### YOUR TASKS:
• A. Write out the passage of the flavor-prediction notebook excerpt below from "Mol_descriptors,desc_names = RDkit_descriptors(non_matches" to "df_RDKit_descriptors.head()".
• B. Answer the following questions using the flavor-prediction notebook excerpt below, one answer per line:
(i) How many RDKit molecular descriptors are obtained as the first representation?
(ii) Under what file name is the table of database matches saved to Excel?
(iii) Which two mathematical representations do the trained algorithms require?
• C. Decide whether each statement below agrees with the flavor-prediction notebook excerpt, answering yes or no and quoting the words of the excerpt that decide it:
(i) RDKit is a default library in Google Colab.
(ii) Compounds matched in the database are assigned a probability of 100% for their flavor profile.
(iii) All 200 molecular descriptors are accepted as input by the respective algorithms.

--- start of TEXT EXCERPT ---

For this matches the flavor profile is assigned according the report in the database as well as a probability of 100% as their flavor profile is experimentally validated. Additionally, the source of the data recorded in the database is provided.

In [None]:
columns = ['Bitter', 'Floral', 'Fruity', 'Off_flavor', 'Nutty', 'Sour', 'Sweet', 'Source']

result_dict = {col: [] for col in columns}

for smiles in db_matches['Isomeric Smiles']:
    for col in columns:
        values = database[database['Isomeric Smiles'] == smiles][col].values
        result_dict[col].append(values[0])

for col in columns:
    db_matches = db_matches.copy()
    db_matches[col] = result_dict[col]

db_matches.head()

This data can be stored in an excel file. Run the following cell if you want to store it.

In [None]:
db_matches.to_excel('Database matches.xlsx', index=False)

# 3. Obtaining the data without reported flavor profile

The next step is obtaining the set of compounds without database matches. The structure of this molecules will be used for the prediction.

In [None]:
non_matches = data[~data['Isomeric Smiles'].isin(database['Isomeric Smiles'])]
non_matches.head()

# 4. Featurizing the compounds

In order to run the prediction it is required to transform the molecular structure into the mathematical representation that the trained algorithms require: RDKit molecular descriptors and Extended Connectivity Fingerprint.

For this, RDKit python library needs to be installed, as it is not a default library in Google Colab.

In [None]:
!pip install rdkit-pypi

The first representation obtained are the 200 RDKit molecular descriptors. This descriptors are obtained using the isomeric smiles as input.

In [None]:
''' Import the RDKit libraries for molecular descriptor calculation'''

from rdkit.Chem import Descriptors
from rdkit.ML.Descriptors import MoleculeDescriptors
from rdkit import Chem

''' Create a fucntion that extract all the RDKit molecular descriptors'''

def RDkit_descriptors(smiles):
    mols = [Chem.MolFromSmiles(i) for i in smiles]
    calc = MoleculeDescriptors.MolecularDescriptorCalculator([x[0] for x in Descriptors._descList])
    desc_names = calc.GetDescriptorNames()

    Mol_descriptors =[]

    for mol in mols:
        descriptors = calc.CalcDescriptors(mol)
        Mol_descriptors.append(descriptors)
    return Mol_descriptors,desc_names

''' Call the fucntion that extract all the RDKit molecular descriptors'''

Mol_descriptors,desc_names = RDkit_descriptors(non_matches ['Isomeric Smiles'])

df_RDKit_descriptors = pd.DataFrame(Mol_descriptors,columns=desc_names)

df_RDKit_descriptors.head()

Before training the respective algorithms, the descriptors were cleaned by colineality and variance. Therefore, not all the 200 molecular descriptors will be accepted as input by the respective algorithms.

It is necessary to filter the input descriptors. For this, the file containing the test data is used to filter the input columns.

In [None]:
RDKit_test = pd.read_excel('https://github.com/FabioHerrera97/FlavorMiner/raw/main/Data/RDKit_test.xlsx')

--- end of TEXT EXCERPT ---
--- start of PROVIDED MATERIAL ---

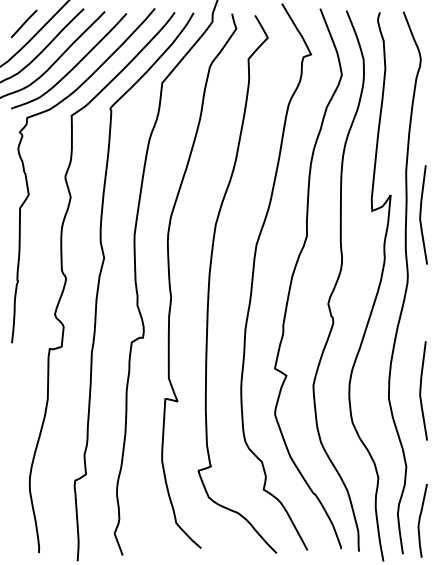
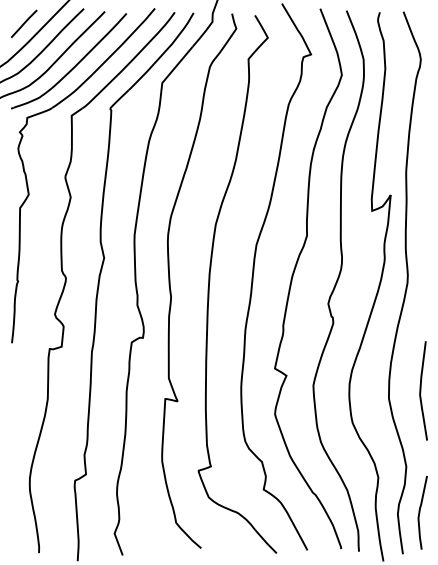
curve at (421, 214): present -> none
curve at (420, 520) position: (420, 520) -> (420, 512)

--- end of PROVIDED MATERIAL ---

### ANSWERS TO EACH TASK:
• A.
Mol_descriptors,desc_names = RDkit_descriptors(non_matches ['Isomeric Smiles'])

df_RDKit_descriptors = pd.DataFrame(Mol_descriptors,columns=desc_names)

df_RDKit_descriptors.head()

• B.
(i) 200
(ii) Database matches.xlsx
(iii) RDKit molecular descriptors and Extended Connectivity Fingerprint

• C.
(i) No: "as it is not a default library in Google Colab"
(ii) Yes: "as well as a probability of 100% as their flavor profile is experimentally validated"
(iii) No: "not all the 200 molecular descriptors will be accepted as input by the respective algorithms"